His home is not as good as he thought it was. He is not as good as he thought he was, because in his mind, his home is the only thing he had left.
And so, like his father, he goes to the beach, and he kills himself to escape the painful reality.

It's a miserable ending, I know. An endless cycle of longing, desperation, and pain... But there would be a glimmer of hope at the very end. Just as the Surfer found his father, his son would find him. But instead of the pattern repeating, the Bum, another character we meet in the film who had lost his son, would come and embrace him -
Home isn’t a place. It’s people, those who love and care for us. The Surfer didn’t realise that, but perhaps the Kid still has a chance.
In the final shot, we would see a wave breaking over the Surfer’s body while the Bum and the Kid wait for the police. We would remember the initial monologue about a wave, born in the middle of the ocean, travelling for who knows how long, only to break against a shore in a quick moment of violence… And we would watch the wave pull away, sinkning back into the sea. Even after that brief violence, the wave would recede back to where it came from, waiting to be born again.

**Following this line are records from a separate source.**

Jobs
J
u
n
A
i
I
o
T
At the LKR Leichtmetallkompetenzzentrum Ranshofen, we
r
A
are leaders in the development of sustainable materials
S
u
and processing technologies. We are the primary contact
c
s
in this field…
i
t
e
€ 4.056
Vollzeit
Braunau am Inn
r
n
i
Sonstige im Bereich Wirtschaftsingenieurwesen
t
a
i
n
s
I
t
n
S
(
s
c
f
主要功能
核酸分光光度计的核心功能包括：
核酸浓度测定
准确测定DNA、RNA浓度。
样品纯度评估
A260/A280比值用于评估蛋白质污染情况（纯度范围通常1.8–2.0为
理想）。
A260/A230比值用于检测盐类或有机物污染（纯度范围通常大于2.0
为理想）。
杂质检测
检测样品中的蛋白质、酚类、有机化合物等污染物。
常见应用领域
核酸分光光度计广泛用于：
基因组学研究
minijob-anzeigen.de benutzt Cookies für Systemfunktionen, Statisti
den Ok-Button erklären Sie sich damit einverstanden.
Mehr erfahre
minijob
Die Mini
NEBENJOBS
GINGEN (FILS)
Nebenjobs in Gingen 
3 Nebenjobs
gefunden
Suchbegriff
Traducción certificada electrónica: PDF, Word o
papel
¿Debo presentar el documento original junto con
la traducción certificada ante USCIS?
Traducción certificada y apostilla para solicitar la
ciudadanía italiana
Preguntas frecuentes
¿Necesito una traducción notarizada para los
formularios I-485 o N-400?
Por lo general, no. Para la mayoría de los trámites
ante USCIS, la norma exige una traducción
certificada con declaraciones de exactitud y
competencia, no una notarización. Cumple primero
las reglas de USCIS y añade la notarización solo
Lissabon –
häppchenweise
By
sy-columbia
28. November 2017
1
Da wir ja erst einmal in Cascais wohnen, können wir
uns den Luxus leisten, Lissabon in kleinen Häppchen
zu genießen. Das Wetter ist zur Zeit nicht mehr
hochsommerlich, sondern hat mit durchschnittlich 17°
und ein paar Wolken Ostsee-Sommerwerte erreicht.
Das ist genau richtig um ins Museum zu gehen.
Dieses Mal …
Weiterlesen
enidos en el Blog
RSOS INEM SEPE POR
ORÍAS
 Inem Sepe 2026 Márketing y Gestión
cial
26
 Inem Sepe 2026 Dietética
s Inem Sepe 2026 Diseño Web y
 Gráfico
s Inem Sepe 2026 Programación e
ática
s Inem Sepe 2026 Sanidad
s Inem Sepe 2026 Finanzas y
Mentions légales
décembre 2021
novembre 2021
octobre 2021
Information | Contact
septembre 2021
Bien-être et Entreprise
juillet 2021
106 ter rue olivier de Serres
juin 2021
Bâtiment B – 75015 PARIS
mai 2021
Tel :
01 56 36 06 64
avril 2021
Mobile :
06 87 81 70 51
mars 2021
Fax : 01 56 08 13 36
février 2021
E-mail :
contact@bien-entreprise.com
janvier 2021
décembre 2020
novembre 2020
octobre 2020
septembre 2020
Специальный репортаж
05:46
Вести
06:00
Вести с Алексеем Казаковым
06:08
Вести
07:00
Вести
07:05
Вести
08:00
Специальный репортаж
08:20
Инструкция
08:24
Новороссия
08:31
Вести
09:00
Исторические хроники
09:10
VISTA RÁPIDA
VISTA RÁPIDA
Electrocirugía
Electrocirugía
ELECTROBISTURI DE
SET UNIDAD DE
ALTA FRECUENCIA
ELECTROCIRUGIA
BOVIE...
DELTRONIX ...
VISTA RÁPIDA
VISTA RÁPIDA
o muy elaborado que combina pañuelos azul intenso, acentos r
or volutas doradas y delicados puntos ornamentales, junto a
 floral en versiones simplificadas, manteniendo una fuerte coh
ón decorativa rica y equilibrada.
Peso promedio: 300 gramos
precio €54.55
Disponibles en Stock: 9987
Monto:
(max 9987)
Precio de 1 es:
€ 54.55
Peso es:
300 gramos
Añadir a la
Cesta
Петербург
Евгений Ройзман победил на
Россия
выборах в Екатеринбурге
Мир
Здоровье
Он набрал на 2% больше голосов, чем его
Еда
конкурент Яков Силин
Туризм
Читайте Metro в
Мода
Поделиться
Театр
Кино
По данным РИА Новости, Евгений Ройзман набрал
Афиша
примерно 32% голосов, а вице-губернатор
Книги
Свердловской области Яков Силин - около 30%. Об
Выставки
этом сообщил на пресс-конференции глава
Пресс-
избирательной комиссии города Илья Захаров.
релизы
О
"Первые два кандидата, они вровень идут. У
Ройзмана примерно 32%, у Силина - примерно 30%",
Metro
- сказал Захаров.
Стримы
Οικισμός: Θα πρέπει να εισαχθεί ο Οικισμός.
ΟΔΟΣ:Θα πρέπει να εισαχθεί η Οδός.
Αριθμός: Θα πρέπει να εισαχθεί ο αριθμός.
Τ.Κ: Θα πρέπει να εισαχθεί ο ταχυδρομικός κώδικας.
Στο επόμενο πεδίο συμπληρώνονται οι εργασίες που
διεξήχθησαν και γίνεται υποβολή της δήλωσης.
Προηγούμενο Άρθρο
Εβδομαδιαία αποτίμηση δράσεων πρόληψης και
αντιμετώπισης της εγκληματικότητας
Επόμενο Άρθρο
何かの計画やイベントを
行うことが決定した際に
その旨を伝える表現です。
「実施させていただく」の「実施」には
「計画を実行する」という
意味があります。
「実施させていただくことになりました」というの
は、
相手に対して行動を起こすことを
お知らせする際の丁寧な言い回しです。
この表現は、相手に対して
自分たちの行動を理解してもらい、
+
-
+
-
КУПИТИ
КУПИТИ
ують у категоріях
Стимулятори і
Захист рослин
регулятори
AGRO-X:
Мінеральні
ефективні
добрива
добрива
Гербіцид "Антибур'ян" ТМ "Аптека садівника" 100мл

Perhaps now the Surfer is finally home.

Some people might think a film is a failure when it doesn't quite achieve the emotional impact they expected of it, but they're wrong. For all that The Surfer failed to live up to my hopes, it still gave me a baseline, a problem to solve, and in doing so, it became my inspiration. Would I write my version of the story in its entirety? No. I don’t know enough about Australia or surfing culture to even begin. But I could take my ideas and make something new, something that meant so much more to me, and for that, I'm grateful.
Perhaps you didn't like my version of the story. If so, I can only hope that it's good enough to inspire you to change it yourself. If art isn't loved, the next best thing it can be is inspiring.